The Governors Who Killed Over 35,000 Nursing Home Residents

Michigan Gov. Gretchen Whitmer and New York Gov. Andrew Cuomo seem to be two very bad apples off the same tree. Both politicians have refused to give up emergency powers that respond to the pandemic (though Cuomo’s were recently revoked) and ordered nursing homes last year to take infected patients during the surge of the COVID-19 pandemic. Radical left governors are being called out more each day.

While Cuomo’s nursing home scandal exploded after a former aide confessed to underreporting numbers last year, Gov. Whitmer is also facing multiple recalls after ordering long-term care facilities to not prohibit admission or readmission of residents based on COVID-19 results. Around 290 coronavirus patients were transferred into facilities that had uninfected residents. The facilities didn’t even separate infected and uninfected seniors, resulting in an estimated 2,000 residents and 21 staff members that died in nursing homes, 32% of all deaths.

New Macomb County Prosecutor Peter Lucido is working on criminal charges against the Michigan governor for using the nursing homes as “hubs” during the pandemic. While the Attorney General said it was not a “proper basis” to open a criminal investigation, the U.S Attorney said they would look into his request.

“If we find there’s been willful neglect of office if we find there’s been reckless endangerment of a person’s life by bringing them in then we would move forward with charges against the Governor. Of course, we would. Nobody’s above the law in this state,” Lucido said.

Republican state lawmakers are also looking to revoke Whitmer’s pandemic powers within the $4.2 billion supplemental spending plan. It would require health officials to comply with testing and hospitalization benchmarks, as well as make their own science-based decisions about whether schools should be open.

The plan would limit the state health department’s orders to no more than 28 days, noting that the health officials should make decisions based on evidence rather than leaving the state vulnerable to the governor’s unilateral decisions. Other states have also voiced concerns on how long emergency health orders should last.

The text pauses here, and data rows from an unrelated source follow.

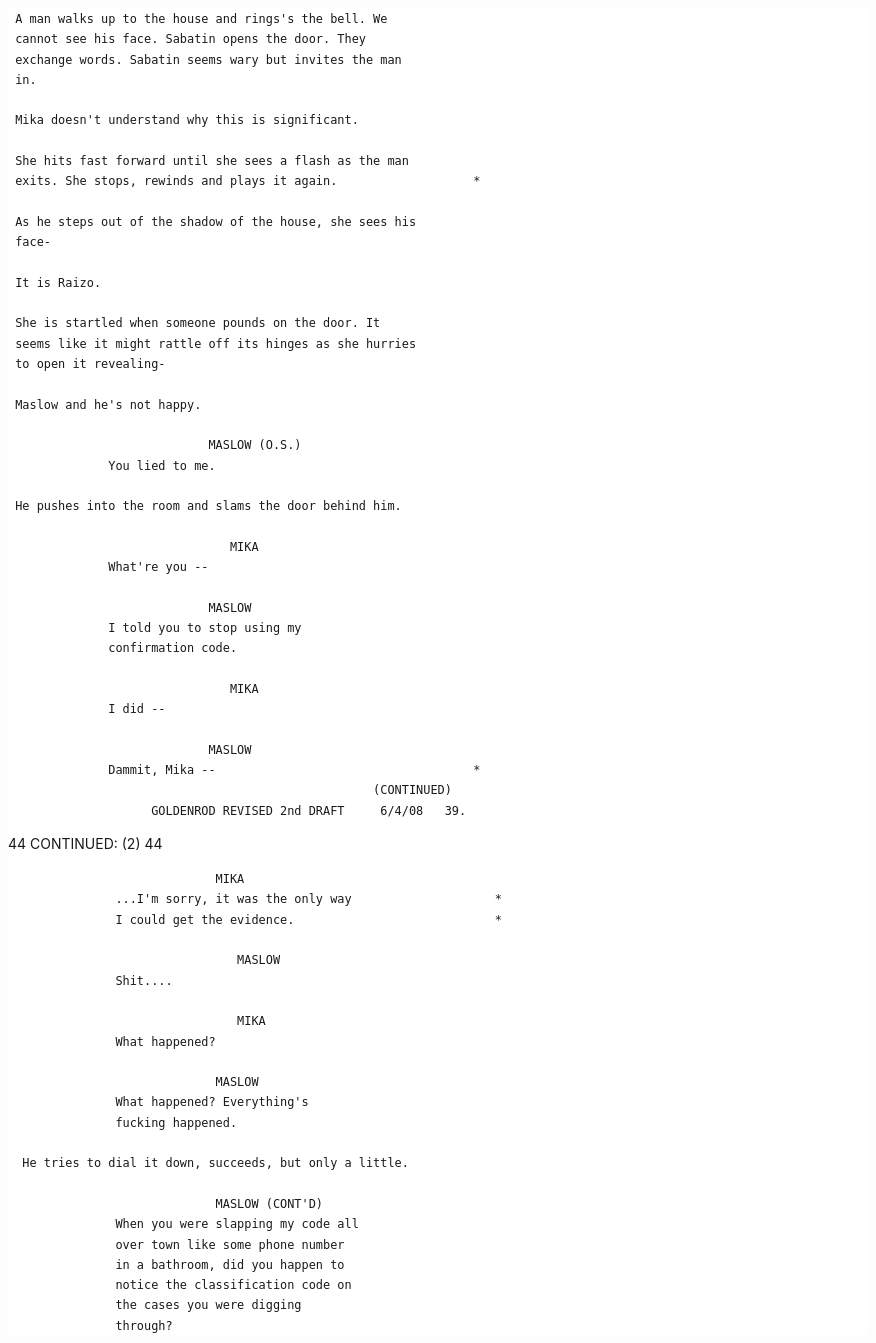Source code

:      A man walks up to the house and rings's the bell. We
     cannot see his face. Sabatin opens the door. They
     exchange words. Sabatin seems wary but invites the man
     in.

     Mika doesn't understand why this is significant.

     She hits fast forward until she sees a flash as the man
     exits. She stops, rewinds and plays it again.                   *

     As he steps out of the shadow of the house, she sees his
     face-

     It is Raizo.

     She is startled when someone pounds on the door. It
     seems like it might rattle off its hinges as she hurries
     to open it revealing-

     Maslow and he's not happy.

                                MASLOW (O.S.)
                  You lied to me.

     He pushes into the room and slams the door behind him.

                                   MIKA
                  What're you --

                                MASLOW
                  I told you to stop using my
                  confirmation code.

                                   MIKA
                  I did --

                                MASLOW
                  Dammit, Mika --                                    *
                                                       (CONTINUED)
                        GOLDENROD REVISED 2nd DRAFT     6/4/08   39.
44    CONTINUED: (2)                                               44

                                 MIKA
                   ...I'm sorry, it was the only way                    *
                   I could get the evidence.                            *

                                    MASLOW
                   Shit....

                                    MIKA
                   What happened?

                                 MASLOW
                   What happened? Everything's
                   fucking happened.

      He tries to dial it down, succeeds, but only a little.

                                 MASLOW (CONT'D)
                   When you were slapping my code all
                   over town like some phone number
                   in a bathroom, did you happen to
                   notice the classification code on
                   the cases you were digging
                   through?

Whitmer’s office issued a statement and called Lucido’s investigation a “shameful political attack based in neither fact or reality.” They said the administration released an “incredible amount of data” and that they have followed federal requirements every step of the way.

Issues surfaced after Michigan’s health department director Robert Jordan abruptly resigned in a confidentiality agreement “in the interest of protecting deliberations among government officials.” He is set to receive a $155,506 payout and his departure has still not been fully explained.

New Jersey and Pennsylvania also copied New York and Michigan’s orders last year and ordered nursing homes to accept patients who had the COVID-19 virus, resulting in over 35,000 deaths in four states. Even President Biden’s assistant secretary of health, Dr. Rachel Levine, took her own mother out of a Pennsylvania nursing home last May while forcing nursing homes to continue accepting COVID-19 patients.

The Biden Administration continues to cover up their tracks of nursing home deaths and protect radical left governors from facing manslaughter charges. If this were an order under President Trump, there’d be a third impeachment trial.